[Collected data]
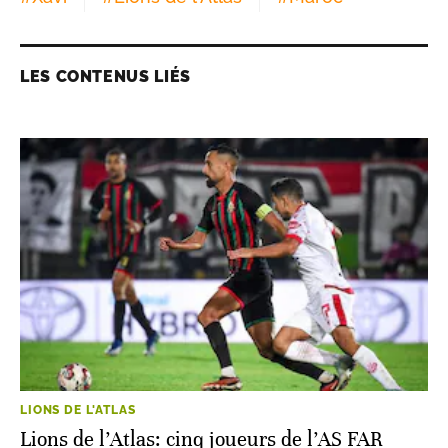
LES CONTENUS LIÉS
LIONS DE L'ATLAS
Lions de l’Atlas: cinq joueurs de l’AS FAR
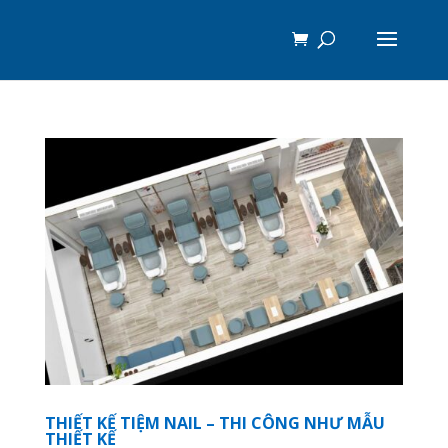
THIẾT KẾ TIỆM NAIL – THI CÔNG NHƯ MẪU
THIẾT KẾ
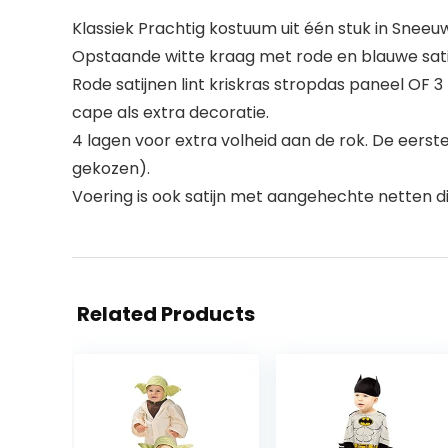
Klassiek Prachtig kostuum uit één stuk in Sneeuw
Opstaande witte kraag met rode en blauwe sa
Rode satijnen lint kriskras stropdas paneel OF 
cape als extra decoratie.
4 lagen voor extra volheid aan de rok. De eers
gekozen).
Voering is ook satijn met aangehechte netten die 
Related Products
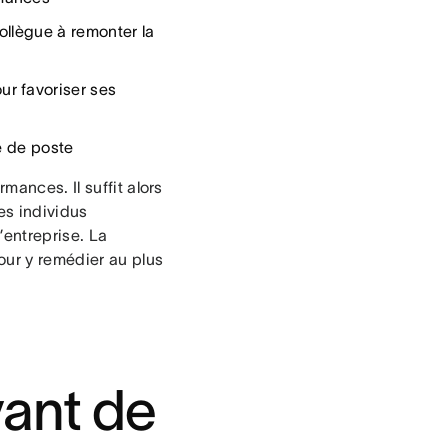
ollègue à remonter la
r favoriser ses
e de poste
mances. Il suffit alors
es individus
’entreprise. La
our y remédier au plus
vant de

-- What to do --
Each line between the one holding "THIẾT KẾ TIỆM NAIL – THI CÔNG NHƯ MẪU" and the one holding "4 lagen voor", inclusive, should be copied exactly as it appears above, and pictures should be omitted.

-- Written response --
THIẾT KẾ TIỆM NAIL – THI CÔNG NHƯ MẪU
THIẾT KẾ
Klassiek Prachtig kostuum uit één stuk in Sneeuw
Opstaande witte kraag met rode en blauwe sa
Rode satijnen lint kriskras stropdas paneel OF 
cape als extra decoratie.
4 lagen voor extra volheid aan de rok. De eers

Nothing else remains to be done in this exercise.